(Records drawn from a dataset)
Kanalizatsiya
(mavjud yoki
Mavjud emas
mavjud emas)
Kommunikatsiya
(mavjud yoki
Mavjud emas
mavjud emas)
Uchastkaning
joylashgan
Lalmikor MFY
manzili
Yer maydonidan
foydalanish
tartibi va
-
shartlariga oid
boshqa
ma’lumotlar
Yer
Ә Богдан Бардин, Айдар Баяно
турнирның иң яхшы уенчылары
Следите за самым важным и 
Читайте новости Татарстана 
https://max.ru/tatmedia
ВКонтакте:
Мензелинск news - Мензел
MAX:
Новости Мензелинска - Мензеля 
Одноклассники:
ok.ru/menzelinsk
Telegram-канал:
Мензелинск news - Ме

---

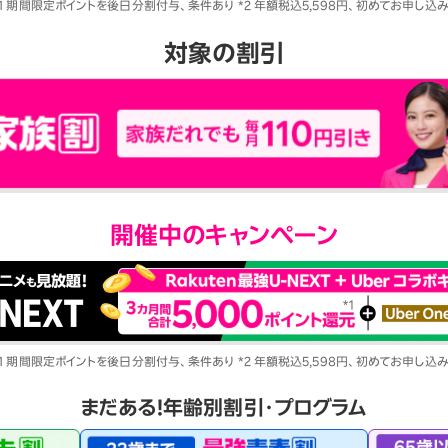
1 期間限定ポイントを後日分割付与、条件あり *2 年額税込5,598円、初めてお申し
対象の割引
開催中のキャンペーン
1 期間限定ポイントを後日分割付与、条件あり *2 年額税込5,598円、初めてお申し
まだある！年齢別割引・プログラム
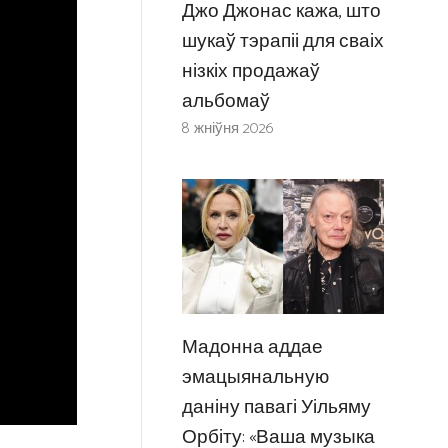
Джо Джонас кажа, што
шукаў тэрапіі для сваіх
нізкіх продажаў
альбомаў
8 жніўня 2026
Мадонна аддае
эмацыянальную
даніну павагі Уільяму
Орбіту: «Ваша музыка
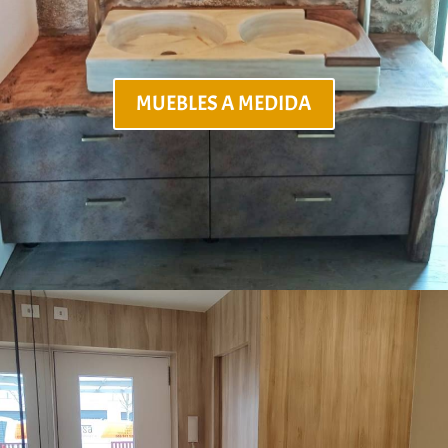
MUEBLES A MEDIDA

EXERCISE DETAILS
Where a line above contains the string "news", copy that line.

SOLUTION FOR THIS PROBLEM
Мензелинск news - Мензел
Мензелинск news - Ме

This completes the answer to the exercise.